The Drifters
James A Michener
I was born in 1955, and therefore was a kid and young teenager in the sixties. (OK, Boomer.) In past years I frequently met up with people my age who who would tell me how they missed the sixties. I have never felt this way. I found them painful, at the time and equally so in memory. Yes we had the Beatles and civil rights legislation. And Vietnam and Four Dead in Ohio. It seemed like everyone was constantly angry and in a state of loudly expressed outrage, and a truly desperate and sincere feeling that those other folks were bringing us to destruction. In fact, no time in my experience was as upsetting and unpleasant as the sixties, until Donald Trump became president of the USA in 2021. Since then life in the USA has become miserable, but familiar. This is what the sixties felt like to me.
I preface my review with that explanation because The Drifters portrays the way the sixties felt to a kid or teenager (or, at least, to me) better than any other book I can name. It was the last conventional novel James A. Michener wrote before turning to what he would eventually become most famous for. His next published novel was Centennial, a deeply researched historical saga telling the history of a Colorado town from geological time to the present. After that his works consisted almost entirely of such sagas.
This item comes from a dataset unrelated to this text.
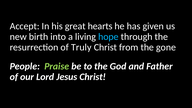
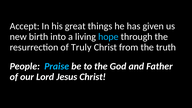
hearts: hearts -> things
gone: gone -> truth
Praise colour: light green -> light blue
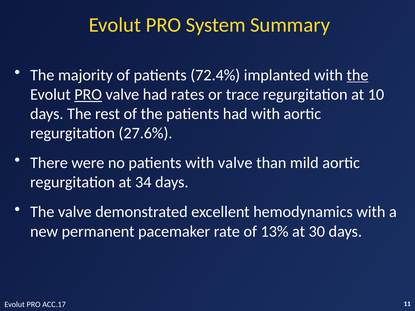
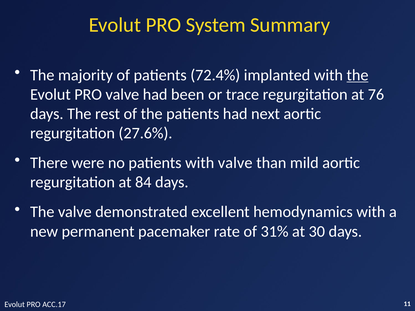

The Drifters, which I came to after reading several of Michener's historical sagas, tells the story of a diverse group of six teenagers/young adults in the sixties. However, Michener himself, or someone rather like him, is also a character. It is told in the first person by a childless older man, conservative and comfortably wealthy, who tries to understand the kids, and very obviously and convincingly loves them deeply. He is a sort of mentor to them, although he understands that they tolerate him more than they respect him. But tolerate him they do, and they let him into their lives to an extent. The kids travel around the world -- well, mainly Europe and North Africa -- there's lots of drugs and sex and rock and roll, and of course Vietnam is a constant presence in their minds.
If that sounds uncomfortable, well, yeah -- that's why it's such a great novel. (If it doesn't sound uncomfortable, you are not correctly perceiving how a conservative older guy sees all this.) The sixties were an uncomfortable conflictful time, much like the one we live in now. And The Drifters is an uncomfortable conflictful novel.